In their experiment, circularly polarised light shines on quartz. The photons of light possess angular momentum, which they transfer to the atomic lattice, launching the vibrations into their corkscrew motion. The direction that the phonons revolve depends on the intrinsic chirality of the quartz crystal. As the phonons revolve, they release energy in the form of scattered light, which can be detected.
Imagine standing on a roundabout and throwing a Frisbee. If you throw the Frisbee with the same direction of movement as the roundabout, you would expect it to whizz. Throw it the other way and it will spin less, as the angular momentum of the roundabout and the Frisbee will cancel out. In the same way, when the circularly polarised light twists the same way as the phonon it excites, the signal is enhanced, and chiral phonons could be detected.

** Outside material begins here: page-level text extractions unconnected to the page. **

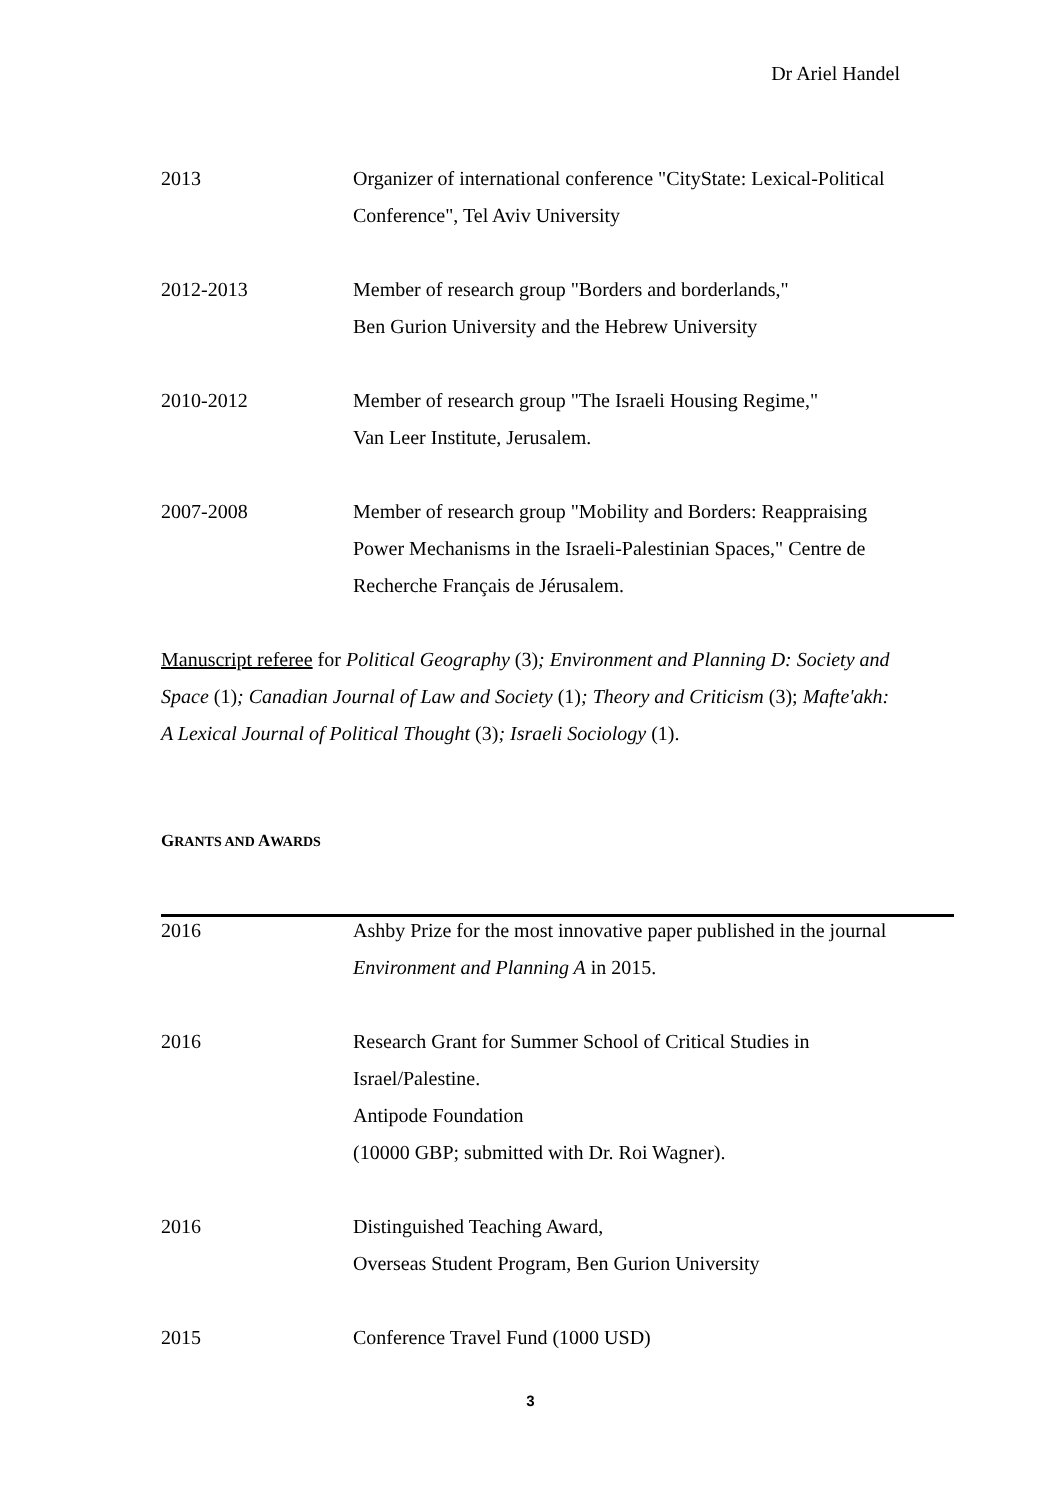Dr Ariel Handel
2013 Organizer of international conference "CityState: Lexical-Political Conference", Tel Aviv University
2012-2013 Member of research group "Borders and borderlands,"
Ben Gurion University and the Hebrew University
2010-2012 Member of research group "The Israeli Housing Regime,"
Van Leer Institute, Jerusalem.
2007-2008 Member of research group "Mobility and Borders: Reappraising Power Mechanisms in the Israeli-Palestinian Spaces," Centre de Recherche Français de Jérusalem.
Manuscript referee for Political Geography (3); Environment and Planning D: Society and Space (1); Canadian Journal of Law and Society (1); Theory and Criticism (3); Mafte'akh: A Lexical Journal of Political Thought (3); Israeli Sociology (1).
GRANTS AND AWARDS
2016 Ashby Prize for the most innovative paper published in the journal Environment and Planning A in 2015.
2016 Research Grant for Summer School of Critical Studies in Israel/Palestine.
Antipode Foundation
(10000 GBP; submitted with Dr. Roi Wagner).
2016 Distinguished Teaching Award,
Overseas Student Program, Ben Gurion University
2015 Conference Travel Fund (1000 USD)
3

A well-planned experiment, careful theoretical calculations, and then something strange happened: almost everything went according to plan. As soon as they analysed the results, the difference in response as the chirality of the light flipped was undeniable.
“The results were convincing almost immediately, especially when we compared the difference with the other quartz enantiomers,” remembers PSI scientist and publication first-author Hiroki Ueda. Sitting at his computer to analyse the data, Ueda was the first person to see the results: “I kept checking my analysis codes to make sure it was true.” Staub emphasises, “It’s not normal! It doesn’t usually work like this in science!”
Beautifully simple
During the quest for chiral phonons, there have been several false alarms. Will this settle the debate? “Yes, I think so, that’s the beauty of this piece of work,” believes Staub, whose opinion was shared by the referees at Nature. “Because it’s simple, and beautiful and straightforward. It’s obvious. It’s so simple, it’s obvious that this is the chiral motion.”